Wir bitten Tine, uns einen Satz zu ihrem Tag ins Logbuch zu schreiben. Anstatt eines popeligen Satzes kriegen wir zwei komplette Seiten und sind begeistert.

HIQ Nachtaktiv (by Tine)

aus purer Langeweile
aus Lust am Leben
aus purer Frustation
aus Perspektivlosigkeit
aus Kommunikationslust
aus Liebeskummer
auf der Suche nach dem Sinn
einen neuen Weg einschlagen
ein neues Leben leben
aus Angst vor dem Nichts
weil ich verrückt werde
auf einer Schwelle zu etwas neuem, ungewissen
zu mehr Leichtigkeit
Wärme
Geborgenheit
Offen für alles und ncihts
Auf der Suche nach Anerkennung
Den Erfolgsdruck vergessen
Verlorenes wiederfinden
Wiedergefundenes vergessen
Auf mich selbst besinnen
Mehr Egoismus wagen
Weniger Denken, mehr Atmen
Für warme Füße
Kreativität
Offener werden
Spontaner
Unkomplizierter
Das Kind in mir wieder entdecken
wiedererfinden
damit spielen

und es lieb haben

Wie schon manchmal bestelle ich eine heiße Schokolade und bitte die Bedienung, mir ein Gesicht mit Schokopulver draufzustreuen. Sie sagt zwar, sie hat es probiert, aber ich glaube ihr nicht recht.
Tine knallt in den ohnehin schon pappsüßen Kakao auch noch kübelweise Zucker. Abartig, aber ihr scheint es zu schmecken.

Ich hab noch nie um halb fünf in der Früh Tomatensuppe gegessen - Zeit wird's. Dass sie mit Hühnerklößchen ist, merke ich erst, als sie am Tisch steht. Naja, einfach rausklauben.
Im Laufe der Stunde entwickeln wir eine wissenschaftliche Methode, um rauszufinden, ob Hühnerklößchen in der Suppe sind.
#####
AUFGABEN.
1) Fasse den Textauszug über die Nacht mit Tine in drei Sätzen zusammen.
2) Setze den Textauszug über die Nacht mit Tine nach seinem letzten Satz fort.
Die Einträge werden hier nicht benötigt.

BEREITGESTELLTE DATEN.
#####
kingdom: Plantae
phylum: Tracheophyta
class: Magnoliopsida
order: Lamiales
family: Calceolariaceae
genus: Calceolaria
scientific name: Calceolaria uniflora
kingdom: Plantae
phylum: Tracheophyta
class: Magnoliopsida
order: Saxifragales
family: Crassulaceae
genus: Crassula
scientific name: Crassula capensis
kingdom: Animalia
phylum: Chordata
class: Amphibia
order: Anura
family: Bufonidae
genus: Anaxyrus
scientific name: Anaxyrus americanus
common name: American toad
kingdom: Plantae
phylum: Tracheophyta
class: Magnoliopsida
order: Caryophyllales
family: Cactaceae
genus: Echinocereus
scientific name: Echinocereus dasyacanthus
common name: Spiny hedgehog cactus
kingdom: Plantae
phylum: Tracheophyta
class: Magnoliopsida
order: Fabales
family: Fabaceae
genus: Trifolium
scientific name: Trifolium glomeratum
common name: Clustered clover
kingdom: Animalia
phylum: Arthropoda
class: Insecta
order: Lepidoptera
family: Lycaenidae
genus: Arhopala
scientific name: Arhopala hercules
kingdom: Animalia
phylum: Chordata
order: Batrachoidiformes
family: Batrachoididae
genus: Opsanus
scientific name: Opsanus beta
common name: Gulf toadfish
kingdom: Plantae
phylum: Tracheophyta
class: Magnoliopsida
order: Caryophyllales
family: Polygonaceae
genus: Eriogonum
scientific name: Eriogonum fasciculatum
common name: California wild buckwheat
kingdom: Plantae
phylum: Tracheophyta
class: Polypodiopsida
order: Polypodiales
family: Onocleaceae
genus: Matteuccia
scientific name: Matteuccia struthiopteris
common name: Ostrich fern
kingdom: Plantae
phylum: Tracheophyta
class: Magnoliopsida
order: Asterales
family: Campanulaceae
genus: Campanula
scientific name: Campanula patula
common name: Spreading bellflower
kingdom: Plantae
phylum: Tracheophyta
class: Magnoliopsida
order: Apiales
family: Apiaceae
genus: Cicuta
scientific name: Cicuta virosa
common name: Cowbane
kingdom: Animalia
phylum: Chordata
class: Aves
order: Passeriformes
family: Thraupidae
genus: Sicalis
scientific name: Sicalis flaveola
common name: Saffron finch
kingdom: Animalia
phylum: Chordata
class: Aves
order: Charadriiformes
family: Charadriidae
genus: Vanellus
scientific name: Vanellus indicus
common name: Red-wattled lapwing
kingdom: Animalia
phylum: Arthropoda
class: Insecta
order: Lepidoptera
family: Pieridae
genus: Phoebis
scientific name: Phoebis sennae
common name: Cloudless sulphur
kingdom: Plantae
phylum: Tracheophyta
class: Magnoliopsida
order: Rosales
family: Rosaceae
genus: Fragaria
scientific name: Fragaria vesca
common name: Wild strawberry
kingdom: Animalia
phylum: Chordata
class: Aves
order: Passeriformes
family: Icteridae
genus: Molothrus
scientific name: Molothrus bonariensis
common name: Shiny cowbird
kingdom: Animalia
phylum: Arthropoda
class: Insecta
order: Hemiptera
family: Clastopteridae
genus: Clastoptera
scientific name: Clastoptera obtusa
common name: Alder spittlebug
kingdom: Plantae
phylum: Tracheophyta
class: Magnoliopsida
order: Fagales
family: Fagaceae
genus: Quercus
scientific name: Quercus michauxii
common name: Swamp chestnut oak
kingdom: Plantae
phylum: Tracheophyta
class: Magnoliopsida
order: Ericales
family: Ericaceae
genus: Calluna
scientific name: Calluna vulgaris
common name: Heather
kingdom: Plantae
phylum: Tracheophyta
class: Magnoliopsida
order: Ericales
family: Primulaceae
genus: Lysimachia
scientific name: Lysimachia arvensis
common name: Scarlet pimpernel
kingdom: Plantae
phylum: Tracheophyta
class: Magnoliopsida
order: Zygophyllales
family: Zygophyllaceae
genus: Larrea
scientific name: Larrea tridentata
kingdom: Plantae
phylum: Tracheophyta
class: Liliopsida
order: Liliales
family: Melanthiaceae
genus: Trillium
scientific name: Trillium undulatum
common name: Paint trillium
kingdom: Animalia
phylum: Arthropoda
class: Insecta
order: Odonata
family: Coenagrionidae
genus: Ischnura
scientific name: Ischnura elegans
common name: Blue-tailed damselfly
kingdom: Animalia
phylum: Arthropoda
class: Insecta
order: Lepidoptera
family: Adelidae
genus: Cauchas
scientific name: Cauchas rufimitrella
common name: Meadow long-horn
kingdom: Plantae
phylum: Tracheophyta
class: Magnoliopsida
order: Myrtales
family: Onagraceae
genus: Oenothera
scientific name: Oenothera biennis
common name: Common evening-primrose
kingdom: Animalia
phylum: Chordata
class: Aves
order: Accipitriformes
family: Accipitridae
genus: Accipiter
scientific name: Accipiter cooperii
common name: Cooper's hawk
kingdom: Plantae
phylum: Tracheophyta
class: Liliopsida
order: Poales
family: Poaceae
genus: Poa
#####
ERWARTETE ANTWORTEN.
1) Auf die Bitte, einen Satz zu ihrem Tag ins Logbuch zu schreiben, liefert Tine zwei komplette Seiten unter dem Titel „HIQ Nachtaktiv“ mit Zeilen wie „einen neuen Weg einschlagen“, „zu mehr Leichtigkeit“ und „Das Kind in mir wieder entdecken“. Die erzählende Person bestellt eine heiße Schokolade, auf die ein Gesicht aus Schokopulver gestreut werden soll, während Tine ihren ohnehin süßen Kakao mit viel Zucker versetzt. Um halb fünf in der Früh gibt es Tomatensuppe, die sich erst am Tisch als Suppe mit Hühnerklößchen herausstellt.

2)
Man könnte zwar einfach in den Teller schauen, aber das wäre nicht wissenschaftlich vorgegangen.


Wir unterhalten uns so gut, dass wir tatsächlich eine Viertelstunde ohne Bild vertrödeln. Mist, Ziel war doch, jede Viertelstunde mindestens eins zu machen.
Statt dessen entsteht eine Liste mit Dingen, die man während des Telefonierens tun kann/sollte/müsste:

  • Mit den Zehen wackeln
  • Auf keinen Fall auf der Tastatur tippen
  • Vor sich hin grinsen
  • Striche und Spiralen zeichnen
  • In die Decke beißen
  • Die Blumen gießen und beim Füllen der Gießkanne dem Gesprächspartner lautstark versichern, dass man grad NICHT beim Pinkeln ist
  • Geschirr spülen (keine Gläser)
  • auf's Klo gehen



Kurz vor fünf Uhr macht auch dieses Lokal zu und wir werden sanft rausgeworfen.

Tine begleitet uns noch ein Stück und verabschiedet sich dann, inklusive der Inschrift "Paul ist toll" auf ihrem Unterarm.

 

[ Udos Bilder dieser Stunde bei Flickr (größere Auflösung)... ]

So langsam wird es uns beiden richtig kalt und wir kriegen Lust mal irgendwo reinzugehen, aufzuwärmen und auszuruhen. Aber wo soll man eigentlich hingehen, wenn man mitten in der Nacht in Nürnberg steht? Bahnhof? Da waren wir ja erst. Also erstmal nur rumlaufen. Wir hoffen, auf einen offenen Starbucks zu treffen, weil Kaffee jetzt gar nicht schlecht wäre, aber die habe noch alle geschlossen. Normale Kneipen sind auch schon geschlossen, und der Geheimtipp von den Securities klang auch etwas suspekt. Wäre aber wahrscheinlich noch offen. Udo erzählt ständig von einem Restaurant, in dem man früh um 4 Uhr einen Schweinebraten bekommt, das auch ganz in der Nähe sein muss. Wir finden es nicht. Aber ich möchte eh keinen Schweinebraten. Also watscheln wir weiter, in tiefster Nacht und eisiger Kälte. Udo beschreibt unser Aussehen - schwer bepackt mit Stativ im Gürtel - treffend als Lancelot-alike. Und trotzdem spricht uns erfrorenen, bewaffneten Gestalten jemand an. Von hinten.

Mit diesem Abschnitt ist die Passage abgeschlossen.